## Exercise aim
An image-free, verbatim transcription of the records is the expected result.

## Available data
Start of Block

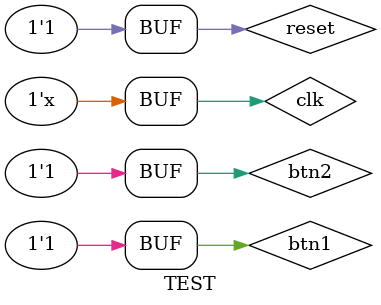
<source format=sv>
/*
* smellnefty
* 19.12.2020
* Ver. 0.1
* Code to test the program
*/
//-------------------------------------------
`timescale 1ps/1ps
//-------------------------------------------
module TEST();
logic clk = 0;
logic reset;
logic btn1;
logic btn2;
logic [3:0] led;
//-------------------------------------------
QSTEST tqstest 
(
.clk(clk),
.reset(reset),
.btn1(btn1),
.btn2(btn2),
.led(led)
);
//-------------------------------------------
always begin
#2 clk = !clk;
end
//------------------------------------------
initial begin
btn2 = 1;
btn1 = 1;
reset = 1;
#10000;
btn2 = 0;
#10;
btn2 = 1;
#10000;
btn2 = 0;
#10;
btn2 = 1;
#10000;
btn1 = 0;
#10;
btn1 = 1;
#10000;
btn2 = 0;
#10;
btn2 = 1;
#10000;
btn2 = 0;
#10;
btn2 = 1;
#10000;
btn2 = 0;
#10;
btn2 = 1;
#10000;
btn1 = 0;
#10;
btn1 = 1;
#10000;
btn2 = 0;
#10;
btn2 = 1;
#10000;
end
//-------------------------------------------
endmodule
</source>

End of Block

## Written solution
<source format=sv>
/*
* smellnefty
* 19.12.2020
* Ver. 0.1
* Code to test the program
*/
//-------------------------------------------
`timescale 1ps/1ps
//-------------------------------------------
module TEST();
logic clk = 0;
logic reset;
logic btn1;
logic btn2;
logic [3:0] led;
//-------------------------------------------
QSTEST tqstest 
(
.clk(clk),
.reset(reset),
.btn1(btn1),
.btn2(btn2),
.led(led)
);
//-------------------------------------------
always begin
#2 clk = !clk;
end
//------------------------------------------
initial begin
btn2 = 1;
btn1 = 1;
reset = 1;
#10000;
btn2 = 0;
#10;
btn2 = 1;
#10000;
btn2 = 0;
#10;
btn2 = 1;
#10000;
btn1 = 0;
#10;
btn1 = 1;
#10000;
btn2 = 0;
#10;
btn2 = 1;
#10000;
btn2 = 0;
#10;
btn2 = 1;
#10000;
btn2 = 0;
#10;
btn2 = 1;
#10000;
btn1 = 0;
#10;
btn1 = 1;
#10000;
btn2 = 0;
#10;
btn2 = 1;
#10000;
end
//-------------------------------------------
endmodule
</source>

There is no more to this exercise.